We're in the crazy election season once again, and once again all candidates have promised "energy independence." Newt Gingrich promised to lower gasoline prices. President Obama takes credit for low natural gas prices. Governor Romney says we can eliminate imports of crude oil. Presidential candidates have promised energy independence ever since the oil embargo in Jimmy Carter's administration. The candidates know that, in fact, government policies have little to do with energy prices, and there is little they can do to influence those prices. It might be good to look at a little history.
First, natural gas prices are still essentially a domestic phenomenon. Although transportation of liquefied natural gas is beginning, it is still very expensive in comparison to domestic prices. And natural gas prices are still essentially a matter of domestic supply and demand. Consider these graphs:
Prices for natural gas spiked in the last decade; production increased; and prices declined.
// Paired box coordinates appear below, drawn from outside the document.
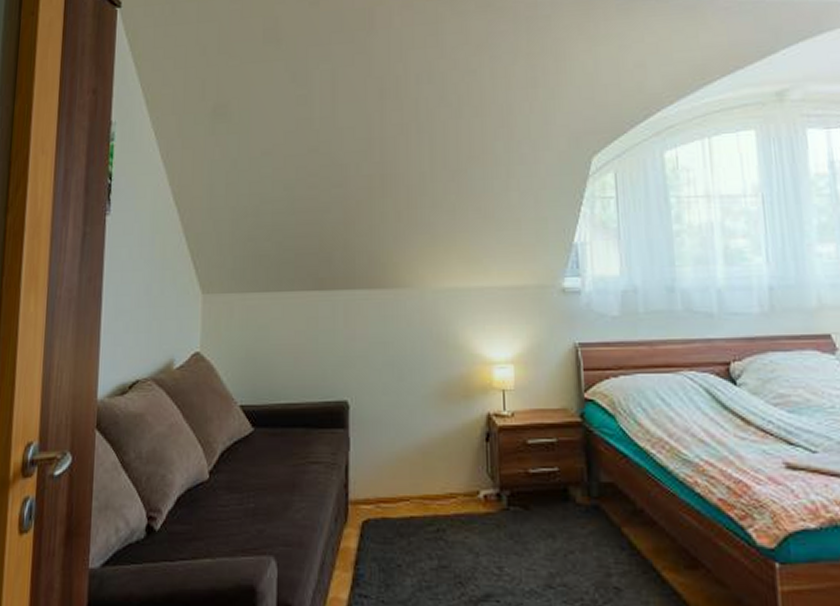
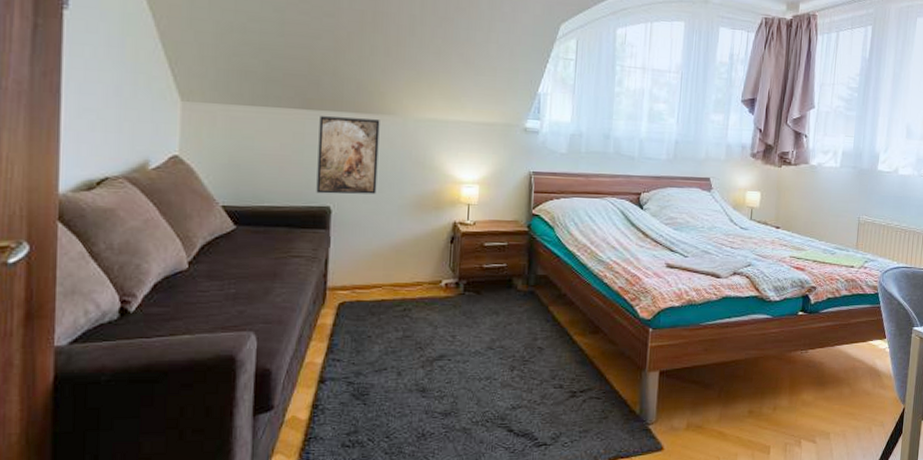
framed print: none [332,295,396,386] -> present [316,116,380,194]

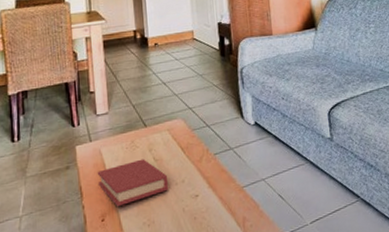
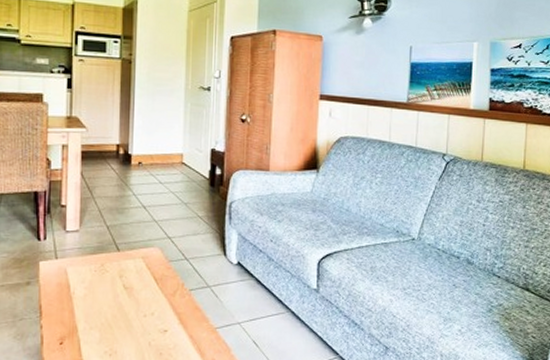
book: present [97,159,169,206] -> none [60,284,137,331]

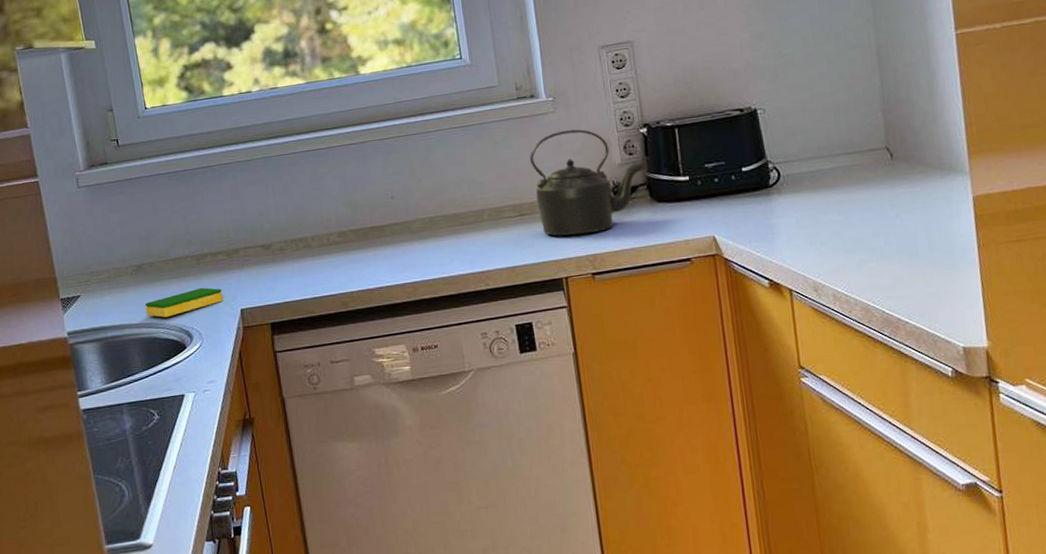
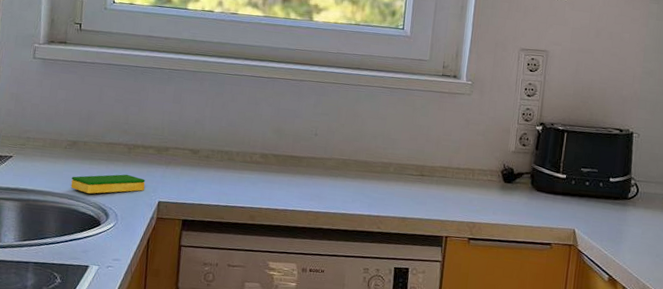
kettle: present [530,129,648,236] -> none [436,112,536,205]

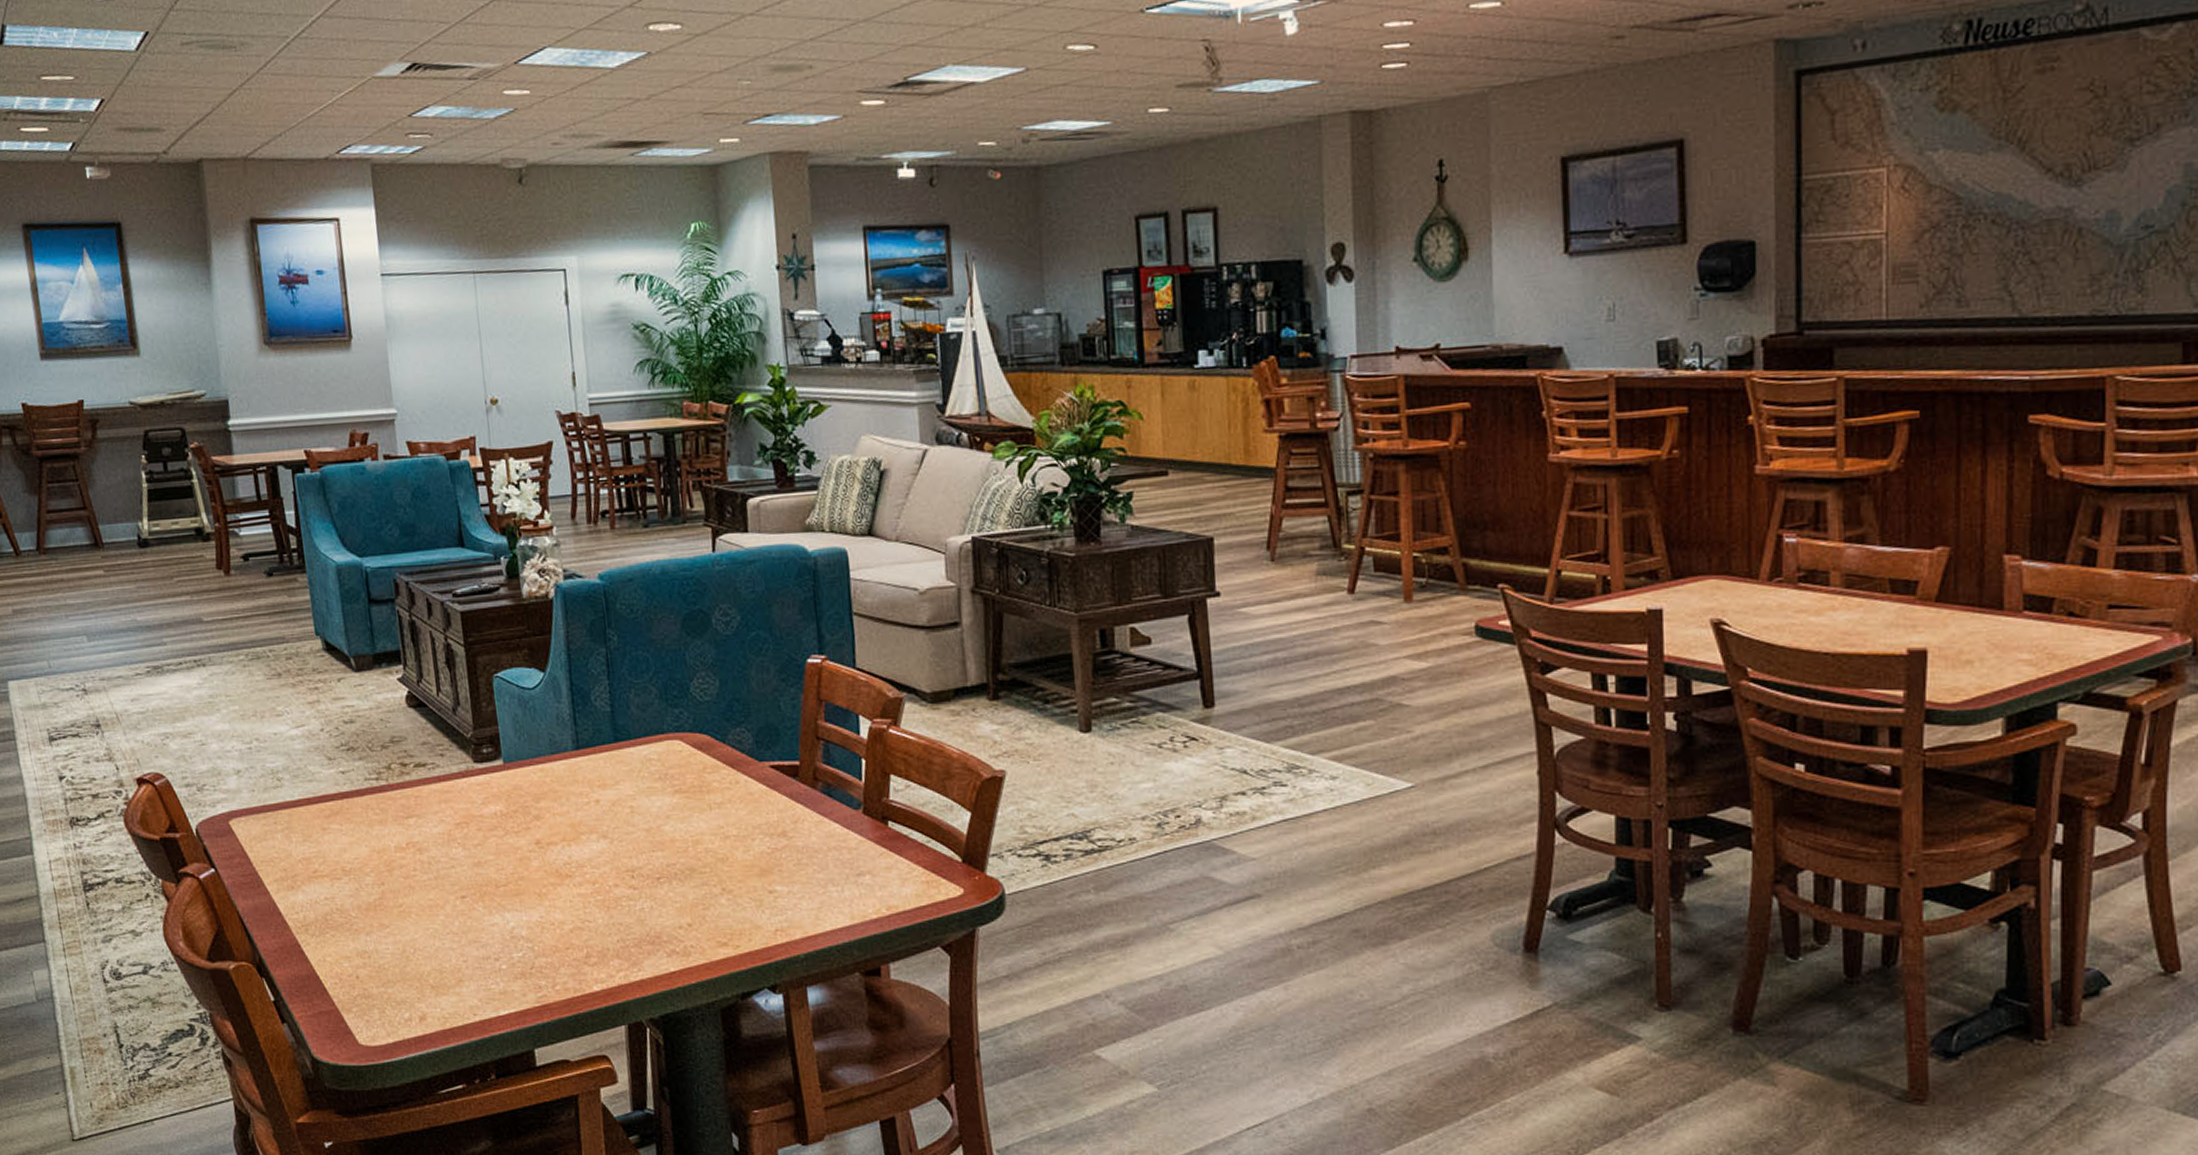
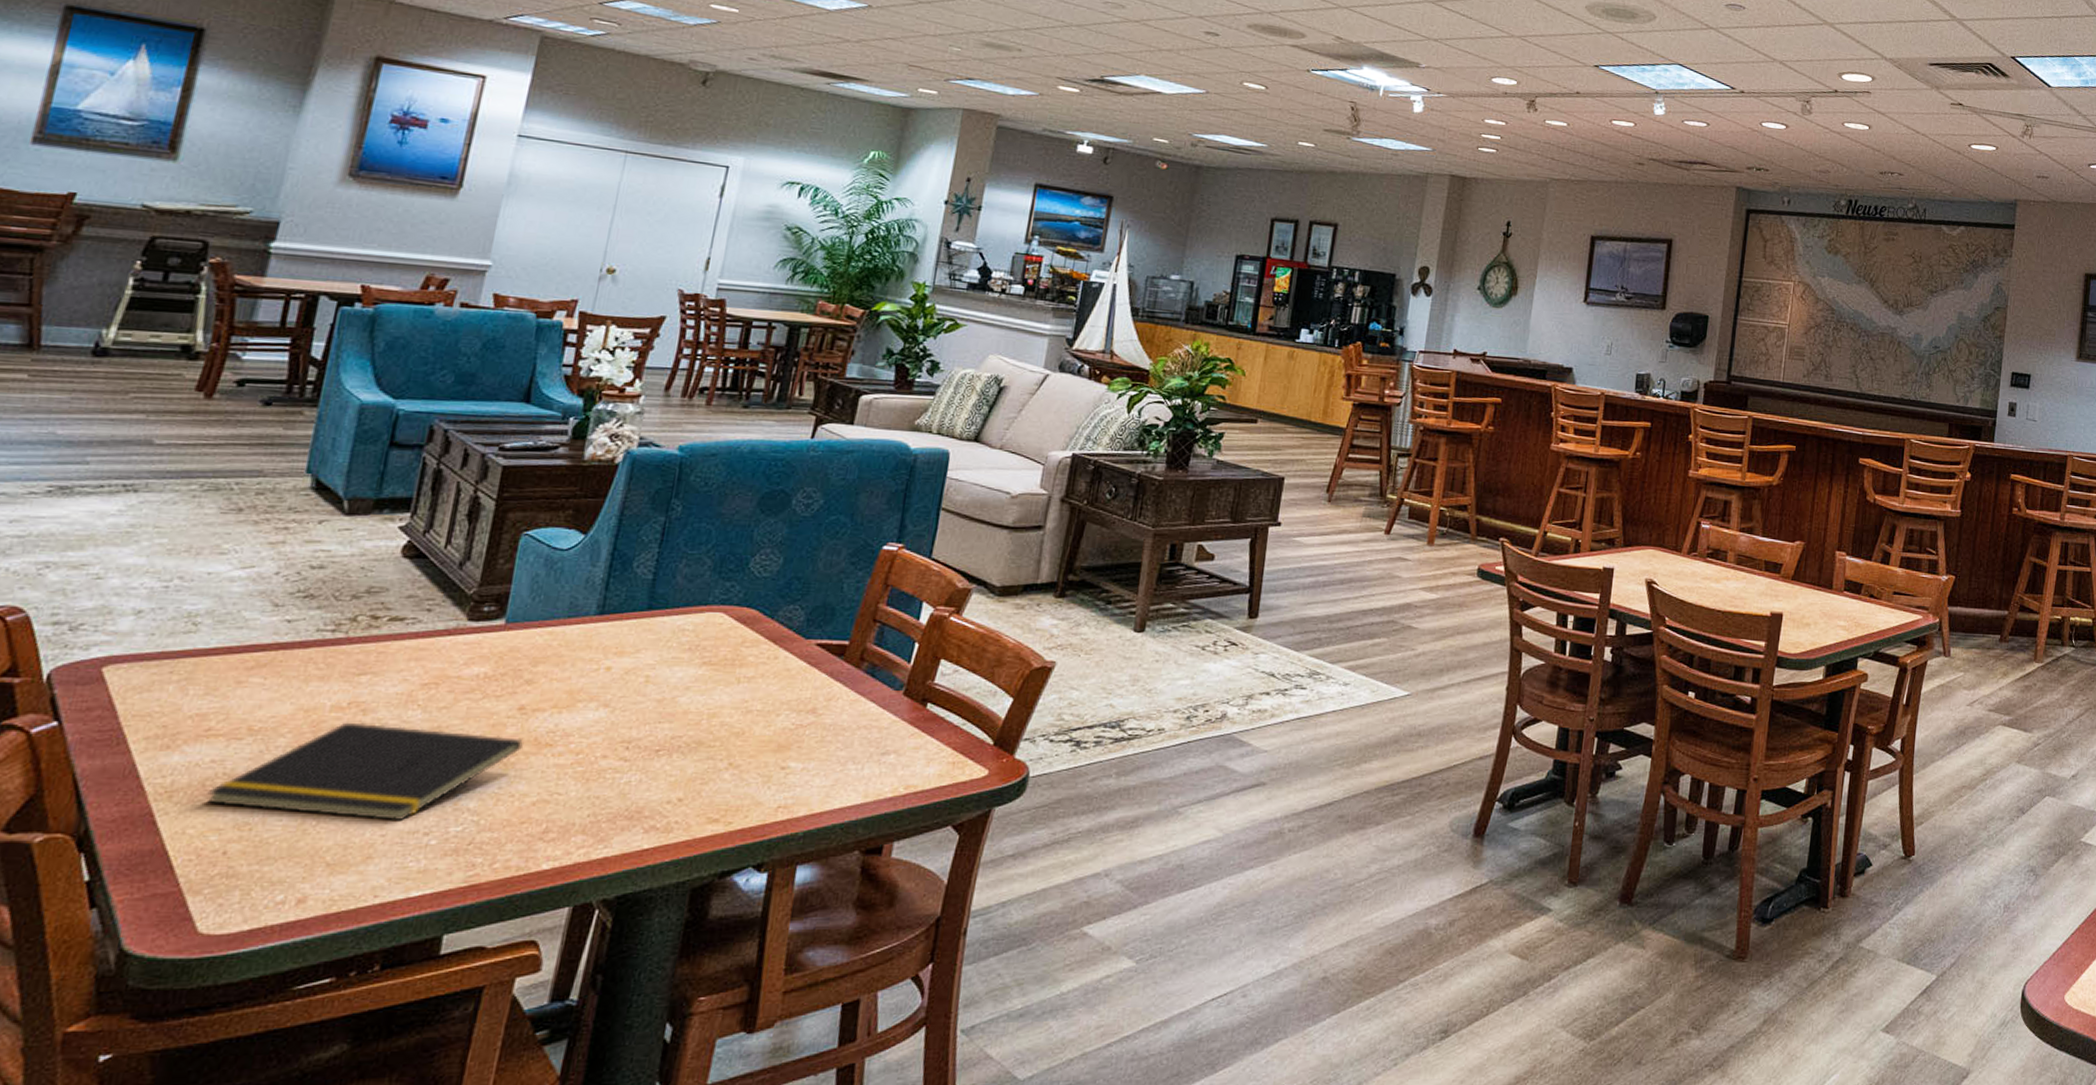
notepad: none [330,861,549,949] -> present [207,722,523,822]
Supply and demand.
Unlike natural gas, crude oil is a world market, governed by world supply and demand.
World oil prices climbed over the last decade to reach $100/bbl at the beginning of this decade, and have remained high; U.S. production of oil increased, and U.S. imports declined. Yet prices remain high, due to global demand.
Texas has prospered as a result, increasing its crude production for the first time in decades, largely as a result of unconventional plays, principally the Eagle Ford:
Let's hope that some sanity will return to politics and energy policy after the crazy season.